What is the role of social workers in advocating for economic and social justice regarding housing affordability and accessibility?
What values explain the United States failure to provide affordable shelter?
Historical values that emphasize individualism, self-reliance, and a general distrust of government interference in markets partly explain our failure to ensure affordable shelter to many living in the United States.
What historical perspective in the United States has impeded anti-poverty programs?
In the view of one scholar, this focus on dividing economically depressed populations into those deserving help and others “undeserving” of government assistance has hampered U.S. anti-poverty programs for many decades.
What factors played a role in the increase of homeless people who are mentally ill?
The deinstitutionalization of the mentally disordered in the late 1960s, absent the establishment of the necessary outpatient services for such a fragile population, led to a large increase in persons who were homeless and mentally ill in the late 1970s. The number of homeless persons grew again in the 1980s, as housing and social service cuts increased under the policies of the Reagan administration.
What is the McKinney-Vento Homeless Assistance Act of 1987?
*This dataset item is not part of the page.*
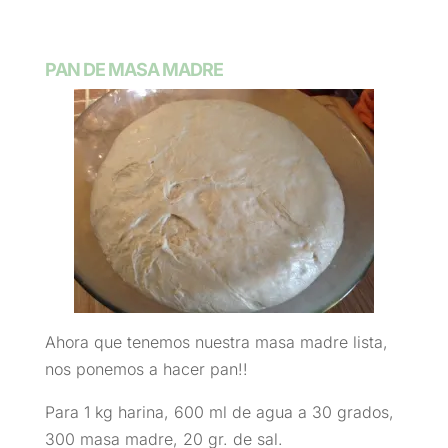
PAN DE MASA MADRE
Ahora que tenemos nuestra masa madre lista,
nos ponemos a hacer pan!!
Para 1 kg harina, 600 ml de agua a 30 grados,
300 masa madre, 20 gr. de sal.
The first major federal initiative to address homelessness was the Stewart B. McKinney Homeless Assistance Act, passed by Congress in 1987 and renamed the McKinney-Vento Act in 2000 during President Clinton’s tenure. It made federal monies available to communities that wished to offer emergency shelter, transitional housing, and permanent supportive housing for homeless persons. Under this law, Congress authorized a total of 20 possible programs that offered a multitude of services, including education, job training, mental health care, primary health care services, substance abuse treatment, and veterans’ assistance services. Funding was through block grants or a competitive process involving states and localities.
What is the McKinney-Vento Homeless Education Assistance Improvements Act of 2001?
The act sought to extend federal policy on homelessness to children in homeless families in order to ensure their access to public education. The act prohibited segregation of homeless children in separate schools or separate classrooms.